*** Opening of Excerpted passage ***

A driving method of display device configured to be applied to a display device capable of reducing flicker due to refresh rate variation is disclosed according one embodiment of the present disclosure. This driving method includes: determining whether a processor of the display device is generating a vertical blank interval of an image signal, wherein said vertical blank interval is next to a last frame data period of the image signal, and the last frame data period is for a last frame to be displayed by a display panel; and activating a data line of the display panel with a balancing voltage related to data of a line of the last frame when the processor is generating the vertical blank interval, wherein a plurality of sub-pixels of the display panel connects to the data line, the data of the line of the last frame are sequentially transmitted to the plurality of sub-pixels in the last frame data period for displaying the last frame.

A display device capable of reducing flicker due to refresh rate variation is disclosed according another embodiment of the present disclosure. This display device includes: a display panel having a plurality of data lines, a plurality of scan lines, and a plurality of sub-pixels formed at intersections of the data and scan lines; a data line driver coupled to the plurality of data lines; a scan line driver coupled to the plurality of scan lines; a processor configured to receive an input signal and generating an image signal according to the input signal, wherein the image signal comprises a last frame data period and a vertical blank interval next to the last frame data period, and the last frame data period is for the display panel to display a last frame; and a controller coupled to the processor, the data line driver and the scan line driver, wherein the controller determines whether the processor is generating the vertical blank interval and controls the data line driver to activate one of the data line with a balancing voltage when the processor is generating the vertical blank interval, wherein the balancing voltage is related to data of a line of the last frame and said data of the line of the last frame are sequentially sent by the data line activated with the balancing voltage in the last frame data period.

BRIEF DESCRIPTION OF THE DRAWINGS

The present disclosure will become more fully understood from the detailed description given hereinbelow and the accompanying drawings which are given by way of illustration only and thus are not limitative of the present disclosure and wherein:

FIG. 1 is a simplified diagram illustrating a sub-pixel of a conventional LCD device;

FIG. 2 is a block diagram illustrating a display device capable of reducing flicker due to refresh rate variation according to an embodiment of the present disclosure;

FIG. 3 is a flow chart illustrating the driving method for reducing flicker due to refresh rate variation according to an embodiment of the present disclosure;

FIG. 4 is a block diagram illustrating an output stage of a controller of the display device according to the embodiment of the present disclosure;

FIG. 5 is a detailed flow chart illustrating a later part of the driving method according to the embodiment of the present disclosure; and

FIG. 6 is a voltage chart illustrating the signals transmitted in the display device according to the embodiment of the present disclosure.

*** Close of Excerpted passage ***

*Problems to solve:*
[a] Reproduce the patent excerpt on display flicker from "FIG. 1 is a" up to and including "the embodiment of the present disclosure.".
[b] For each figure in the patent excerpt on display flicker, give its number and the kind of diagram or chart the excerpt says it is.
[c] Write the next part of the patent excerpt on display flicker, continuing after its final sentence.
The data that come next are separate from the patent excerpt on display flicker.

*** Opening of Data under study ***

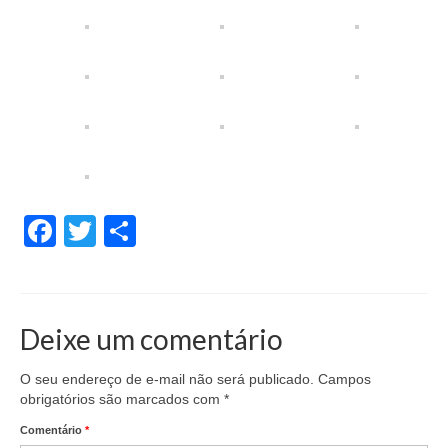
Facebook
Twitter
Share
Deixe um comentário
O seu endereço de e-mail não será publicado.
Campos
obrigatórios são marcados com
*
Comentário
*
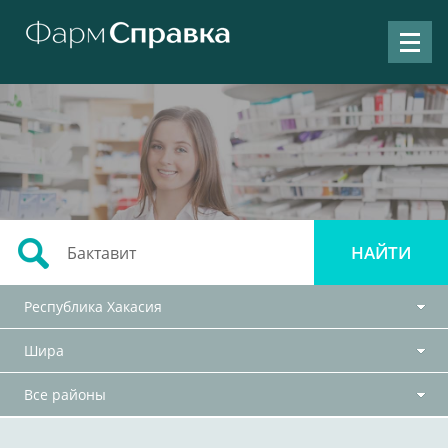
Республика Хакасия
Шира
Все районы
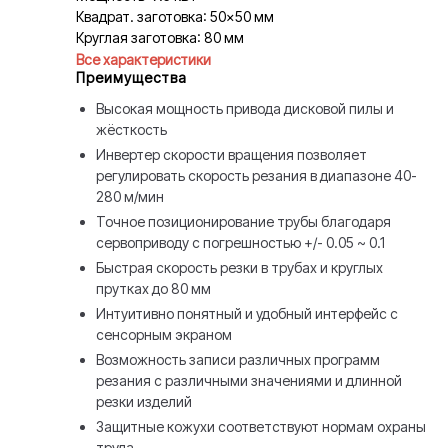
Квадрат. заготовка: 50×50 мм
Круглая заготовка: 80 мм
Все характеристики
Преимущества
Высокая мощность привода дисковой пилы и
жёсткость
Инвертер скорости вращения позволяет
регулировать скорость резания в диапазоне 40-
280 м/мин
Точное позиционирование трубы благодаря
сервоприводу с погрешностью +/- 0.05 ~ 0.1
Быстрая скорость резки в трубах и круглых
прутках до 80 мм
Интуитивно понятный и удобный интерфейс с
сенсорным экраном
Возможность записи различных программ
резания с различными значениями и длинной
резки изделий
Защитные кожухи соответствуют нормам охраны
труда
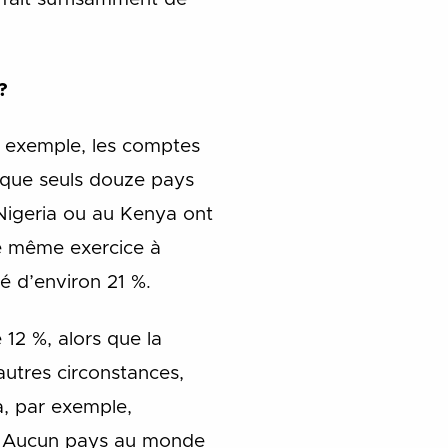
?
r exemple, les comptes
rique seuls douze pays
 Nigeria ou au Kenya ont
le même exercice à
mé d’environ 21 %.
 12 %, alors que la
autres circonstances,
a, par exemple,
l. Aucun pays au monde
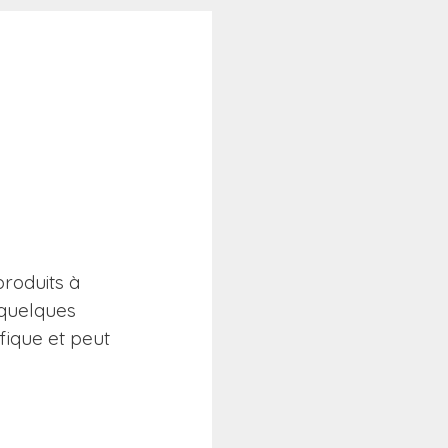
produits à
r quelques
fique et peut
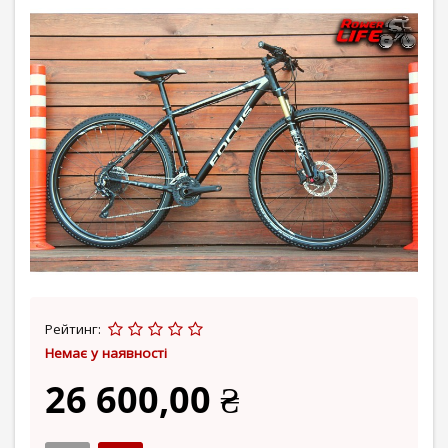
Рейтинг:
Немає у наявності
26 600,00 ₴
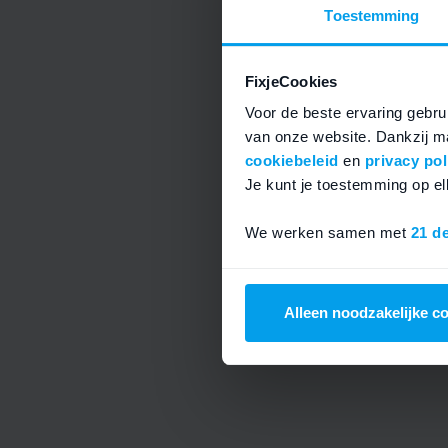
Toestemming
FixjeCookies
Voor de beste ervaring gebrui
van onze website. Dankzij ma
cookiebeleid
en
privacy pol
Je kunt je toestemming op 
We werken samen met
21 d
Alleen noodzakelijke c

*** Close of Data under study ***

*Numbered answers:*
[a]
FIG. 1 is a simplified diagram illustrating a sub-pixel of a conventional LCD device;

FIG. 2 is a block diagram illustrating a display device capable of reducing flicker due to refresh rate variation according to an embodiment of the present disclosure;

FIG. 3 is a flow chart illustrating the driving method for reducing flicker due to refresh rate variation according to an embodiment of the present disclosure;

FIG. 4 is a block diagram illustrating an output stage of a controller of the display device according to the embodiment of the present disclosure;

FIG. 5 is a detailed flow chart illustrating a later part of the driving method according to the embodiment of the present disclosure; and

FIG. 6 is a voltage chart illustrating the signals transmitted in the display device according to the embodiment of the present disclosure.

[b]
FIG. 1: a simplified diagram
FIG. 2: a block diagram
FIG. 3: a flow chart
FIG. 4: a block diagram
FIG. 5: a detailed flow chart
FIG. 6: a voltage chart

[c]
DETAILED DESCRIPTION

In the following detailed description, for purposes of explanation, numerous specific details are set forth in order to provide a thorough understanding of the disclosed embodiments. It will be apparent, however, that one or more embodiments may be practiced without these specific details. In other instances, well-known structures and devices are schematically shown in order to simplify the drawings.

Please refer to FIG. 2, a block diagram illustrating a display device capable of reducing flicker due to refresh rate variation according to an embodiment of the present disclosure. In the display device of this embodiment, there are a processor 1, a controller 2, a data line driver 3, a scan line driver 4 and a display panel 5. The processor 1 receives an input signal IN and controls the data line driver 3 and the scan line driver 4 via the controller 2 so that the display panel 5 can show frames contained in the input signal IN.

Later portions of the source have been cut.